Vocal cord paralysis
Introduction
Introduction Paralysis of vocal cord, or laryngeal paralysis, is a clinical manifestation, not an independent disease. When the motor nerve (recurrent laryngeal nerve) of the larynx is damaged, there are three types of paralysis: vocal cord abduction, adduction, or muscle tension relaxation. Clinically, due to the long left recurrent laryngeal nerve, the left vocal cord paralysis is more common, skull base fracture, thyroid surgery, neck and throat trauma, throat, neck or skull base, malignant tumor compression, Mediastinal or esophageal metastatic tumors, nasopharyngeal carcinoma invading the skull base, tuberculous adhesions at the tip of the lung, pericarditis, peripheral neuritis, etc. can cause vocal cord paralysis.
Cause
Cause
According to the different parts of the nerve damage, it can be divided into two types: central and peripheral, and the surrounding is more common.
(1) Central: The nerves of both sides of the cerebral cortex have a nerve bundle connected to the two sides of the nucleus, so each side of the muscle receives impulses from both sides of the cerebral cortex, so the laryngeal paralysis caused by cortical lesions, clinically extremely Rare. Cerebral hemorrhage, basilar aneurysm, posterior fossa inflammation, medulla oblongata and bridge brain tumors can cause vocal cord paralysis.
(B) Peripheral: Where the lesion mainly occurs in the recurrent laryngeal nerve or the vagus nerve leaving the jugular foramen and even before the recurrent laryngeal nerve is removed, the laryngeal spasm caused by it is peripheral. Skull base fractures, thyroid surgery, various neck and throat injuries, throat, neck or skull base, malignant tumor compression, etc. can cause vocal cord paralysis.
Examine
an examination
Related inspection
Otolaryngology CT examination of poliovirus antibody
(1) Unilateral paralysis: It is mainly a vocal cord abduction disorder, and the symptoms are not significant. Under the indirect laryngoscope, one side of the vocal cord is near the midline position. When inhaling, it cannot be abducted, and the vocal cord can be closed when the sound is pronounced.

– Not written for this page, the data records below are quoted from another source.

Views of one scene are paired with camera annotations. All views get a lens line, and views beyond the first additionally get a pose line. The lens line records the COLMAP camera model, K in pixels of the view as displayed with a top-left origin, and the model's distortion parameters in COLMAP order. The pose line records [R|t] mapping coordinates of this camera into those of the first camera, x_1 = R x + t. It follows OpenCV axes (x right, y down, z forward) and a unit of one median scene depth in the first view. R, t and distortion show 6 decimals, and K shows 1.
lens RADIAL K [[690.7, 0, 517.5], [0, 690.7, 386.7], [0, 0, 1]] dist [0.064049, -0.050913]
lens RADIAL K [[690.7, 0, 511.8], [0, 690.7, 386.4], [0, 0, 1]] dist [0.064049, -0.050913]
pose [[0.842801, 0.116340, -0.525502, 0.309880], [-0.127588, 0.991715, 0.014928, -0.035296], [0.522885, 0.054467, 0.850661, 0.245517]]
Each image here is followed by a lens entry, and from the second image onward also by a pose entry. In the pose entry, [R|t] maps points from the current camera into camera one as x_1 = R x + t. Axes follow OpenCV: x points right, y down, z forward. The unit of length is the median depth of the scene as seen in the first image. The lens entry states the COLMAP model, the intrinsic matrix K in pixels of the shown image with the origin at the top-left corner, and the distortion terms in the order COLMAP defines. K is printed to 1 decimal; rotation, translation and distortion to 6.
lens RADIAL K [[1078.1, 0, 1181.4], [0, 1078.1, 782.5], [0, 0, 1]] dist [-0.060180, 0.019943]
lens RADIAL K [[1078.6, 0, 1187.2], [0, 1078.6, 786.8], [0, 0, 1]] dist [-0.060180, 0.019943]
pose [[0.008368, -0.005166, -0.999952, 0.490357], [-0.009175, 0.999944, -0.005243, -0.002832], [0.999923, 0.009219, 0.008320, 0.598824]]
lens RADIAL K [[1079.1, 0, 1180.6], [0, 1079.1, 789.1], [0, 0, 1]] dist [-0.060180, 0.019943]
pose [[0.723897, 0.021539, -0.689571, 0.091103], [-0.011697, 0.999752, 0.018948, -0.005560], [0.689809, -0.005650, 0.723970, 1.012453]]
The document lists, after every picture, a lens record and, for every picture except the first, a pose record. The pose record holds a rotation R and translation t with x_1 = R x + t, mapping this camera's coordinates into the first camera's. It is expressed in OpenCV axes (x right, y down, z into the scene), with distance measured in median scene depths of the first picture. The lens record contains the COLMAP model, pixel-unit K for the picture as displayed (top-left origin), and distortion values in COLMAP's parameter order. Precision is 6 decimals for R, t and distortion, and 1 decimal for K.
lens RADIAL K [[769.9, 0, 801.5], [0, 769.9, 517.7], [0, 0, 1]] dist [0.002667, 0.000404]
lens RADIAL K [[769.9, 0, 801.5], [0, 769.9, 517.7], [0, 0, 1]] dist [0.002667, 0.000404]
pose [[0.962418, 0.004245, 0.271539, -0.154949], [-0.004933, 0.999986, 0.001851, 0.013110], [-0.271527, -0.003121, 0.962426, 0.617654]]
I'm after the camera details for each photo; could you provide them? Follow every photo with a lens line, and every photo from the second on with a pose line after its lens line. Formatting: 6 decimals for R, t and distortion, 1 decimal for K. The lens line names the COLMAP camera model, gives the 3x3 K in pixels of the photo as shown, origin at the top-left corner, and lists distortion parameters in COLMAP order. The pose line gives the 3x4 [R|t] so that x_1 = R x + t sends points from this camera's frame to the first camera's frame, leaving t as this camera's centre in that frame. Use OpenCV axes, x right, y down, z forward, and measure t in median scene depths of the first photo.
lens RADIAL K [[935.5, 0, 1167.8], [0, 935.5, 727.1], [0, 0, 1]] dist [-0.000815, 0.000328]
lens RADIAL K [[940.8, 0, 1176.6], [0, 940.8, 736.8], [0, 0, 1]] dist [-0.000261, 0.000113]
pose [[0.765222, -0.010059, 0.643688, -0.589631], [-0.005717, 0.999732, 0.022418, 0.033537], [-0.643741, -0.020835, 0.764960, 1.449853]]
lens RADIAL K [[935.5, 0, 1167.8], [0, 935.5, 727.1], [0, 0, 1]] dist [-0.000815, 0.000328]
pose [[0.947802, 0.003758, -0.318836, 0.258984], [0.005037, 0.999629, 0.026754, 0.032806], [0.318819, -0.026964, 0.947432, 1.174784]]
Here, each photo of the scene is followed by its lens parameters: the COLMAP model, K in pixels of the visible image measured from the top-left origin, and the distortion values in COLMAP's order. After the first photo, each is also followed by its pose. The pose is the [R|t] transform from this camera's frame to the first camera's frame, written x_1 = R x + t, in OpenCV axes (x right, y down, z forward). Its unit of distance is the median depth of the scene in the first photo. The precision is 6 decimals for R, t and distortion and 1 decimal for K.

(2) Unilateral complete paralysis: the vocal cord abduction and adduction function of the affected side disappeared. Check that the vocal cord is fixed in the paracentral position, the sacral cartilage is tilted forward, the vocal cord on the affected side is lower than the healthy side, the vocal cords cannot be closed when the sound is pronounced, and the pronunciation is hoarse and weak.
(C) bilateral incomplete paralysis: rare, mostly due to thyroid surgery or laryngeal trauma. The vocal cords on both sides can not be abducted and close to the midline. The glottis is small and fissure-like. The patient can be asymptomatic when he is calm, but he often feels difficulty breathing during physical activity. Severe breathing difficulties can occur if there is an upper respiratory tract infection.
(4) Complete bilateral paralysis: the vocal cords on both sides are in the middle position. They can neither be closed nor outreached. The pronunciation is hoarse and weak. Generally, the breathing is normal, but food and saliva are easily inhaled into the lower respiratory tract, causing cough.
(5) Adjacent vocal cords in bilateral vocal cords: more common in functional aphasia, the vocal cords cannot be adducted during pronunciation, but coughing and sounding.
Diagnosis
Differential diagnosis
Identification of vocal cord paralysis and functional aphony:
(1) The vocal cord paralysis is mostly one-sided, both sides of the light see, and the functional aphasia is the adductive paralysis of the vocal cords on both sides.
(2) Functional aphasia can find certain lures, such as anger, excessive grief and so on.
(3) Functional aphasia is examined under indirect laryngoscopy, so that when the patient coughs, the vocal cords move normally.
(4) Functional aphasia suggestive therapy is effective.